Prof. D'Anieri stressed institutional changes and listed three such changes that Ukraine is undergoing, partly as a result of the Orange Revolution and partly as a result of other changes that were already under way: 1) the shift to a parliamentary system from a presidential system; b) the shift to a fully proportional electoral system from a mixed one; and c) the shift to an imperative mandate which means that a seat in Parliament belongs not to the candidate but to the party. These three institutional shifts will take Ukraine away from a winner-take-all system. "Those three changes are making Ukrainian politics similar to an idealized norm of Western European politics and to the politics of the more successful post-communist democracies," he explained.

How is this going to affect Ukrainian politics? There will be a shift of center stage to the battle to forge a majority in the Verkhovna Rada. Secondly, with the parliamentary elections next year, the focus will shift to forming and building real parties, blocs of parties, developing candidate lists, etc. "In the next year, Mr. Yushchenko will have all the incentive in the world to go after Mr. Kuchma's machine that has been built up. It will be interesting to see what tactics he uses as he will have a lot of power at his disposal," Prof. d'Anieri concluded.

Prof. McFaul called the Orange Revolution "the event of the decade" and pointed out some of the features it shared with Serbia in 2000 and Georgia in 2003. The key common feature was what he called "the breakthrough democratic election" - all three showed how an election can be a focal point for a real political breakthrough. In the case of Ukraine, the important factor about the election was the creation of the perception of a falsified election and the ability to get that information out fast. It was the perception that Mr. Yushchenko had really won the election that got the people out and mobilized the crowd in the capital.

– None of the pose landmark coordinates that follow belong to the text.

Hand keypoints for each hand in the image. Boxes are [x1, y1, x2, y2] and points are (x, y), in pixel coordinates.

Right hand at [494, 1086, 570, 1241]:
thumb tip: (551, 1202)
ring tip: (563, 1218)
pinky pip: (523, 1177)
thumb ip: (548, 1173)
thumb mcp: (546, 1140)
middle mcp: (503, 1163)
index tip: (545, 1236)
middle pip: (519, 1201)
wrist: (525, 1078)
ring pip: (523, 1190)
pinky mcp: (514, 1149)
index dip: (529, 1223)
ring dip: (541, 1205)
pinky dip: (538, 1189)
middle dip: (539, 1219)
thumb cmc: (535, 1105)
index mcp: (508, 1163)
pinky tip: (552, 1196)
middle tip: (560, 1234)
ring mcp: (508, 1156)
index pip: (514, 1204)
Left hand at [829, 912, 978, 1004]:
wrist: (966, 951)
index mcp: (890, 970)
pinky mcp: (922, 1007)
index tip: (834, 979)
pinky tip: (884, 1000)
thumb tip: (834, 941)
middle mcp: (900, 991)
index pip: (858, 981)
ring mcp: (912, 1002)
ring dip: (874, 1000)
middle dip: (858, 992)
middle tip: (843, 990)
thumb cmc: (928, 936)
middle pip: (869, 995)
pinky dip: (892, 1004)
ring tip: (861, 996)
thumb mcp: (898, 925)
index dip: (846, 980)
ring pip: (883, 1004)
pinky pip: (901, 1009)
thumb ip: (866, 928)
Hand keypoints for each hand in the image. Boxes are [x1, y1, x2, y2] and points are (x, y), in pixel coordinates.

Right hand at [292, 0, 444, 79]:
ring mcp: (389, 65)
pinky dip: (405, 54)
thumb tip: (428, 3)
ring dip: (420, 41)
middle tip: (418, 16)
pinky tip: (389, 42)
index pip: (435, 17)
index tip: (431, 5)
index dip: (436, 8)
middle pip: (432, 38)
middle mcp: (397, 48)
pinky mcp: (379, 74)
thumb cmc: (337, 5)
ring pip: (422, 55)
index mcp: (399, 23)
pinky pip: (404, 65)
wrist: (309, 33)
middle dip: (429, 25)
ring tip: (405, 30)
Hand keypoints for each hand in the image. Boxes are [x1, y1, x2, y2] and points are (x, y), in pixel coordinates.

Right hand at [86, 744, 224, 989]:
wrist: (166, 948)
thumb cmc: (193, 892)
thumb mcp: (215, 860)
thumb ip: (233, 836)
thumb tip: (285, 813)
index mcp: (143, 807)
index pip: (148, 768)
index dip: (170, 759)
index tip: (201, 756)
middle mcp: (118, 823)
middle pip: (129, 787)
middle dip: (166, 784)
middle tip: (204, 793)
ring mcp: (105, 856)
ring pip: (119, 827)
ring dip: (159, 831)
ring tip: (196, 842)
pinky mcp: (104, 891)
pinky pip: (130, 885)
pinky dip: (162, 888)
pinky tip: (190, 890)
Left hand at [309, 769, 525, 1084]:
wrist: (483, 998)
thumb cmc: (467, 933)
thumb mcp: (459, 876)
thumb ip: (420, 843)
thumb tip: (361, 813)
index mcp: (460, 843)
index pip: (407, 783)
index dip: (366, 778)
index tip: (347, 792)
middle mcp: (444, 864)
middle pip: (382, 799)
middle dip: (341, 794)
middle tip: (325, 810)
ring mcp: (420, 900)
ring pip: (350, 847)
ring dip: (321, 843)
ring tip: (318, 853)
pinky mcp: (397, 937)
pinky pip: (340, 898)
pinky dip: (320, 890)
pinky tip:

Does Russia have characteristics for such a revolution? Absolutely not, said Prof. McFaul. There are divisions within the elite in Moscow, the leader is becoming increasingly unpopular, there is no unity of the democratic forces and, because of the absence of a civil society, there is no ability to show a falsified election or communicate a falsified vote. Prof. McFaul added: "I can't tell you how many conversations I've had with Russians since the Orange Revolution that they had thought everything was stable in the region. But now it's been three in a row, Russia backed all three of the losers."

During the discussion, Prof. Olya Andriewska of Trent University questioned the use of the term "revolution," saying that it was premature, as whether there will be substantial changes in Ukraine is still to be seen. Prof. Orest Subtelny (York University) disagreed and called what had occurred "paradigm shifts." The first paradigm was the fact that Russians have always seen the empire in terms of family - you're stuck together forever, you can't just pack up and leave and you have obligations to each other. Now it has been shown that parts of this "family" merely want to be neighbors - to live in harmony but have no obligations toward each other. Secondly, Russians have assumed that all "big ideas" came from Moscow. Now we have something - the people demanding democracy and taking control - that originated in Ukraine, and Russians are finding this comedown hard to take.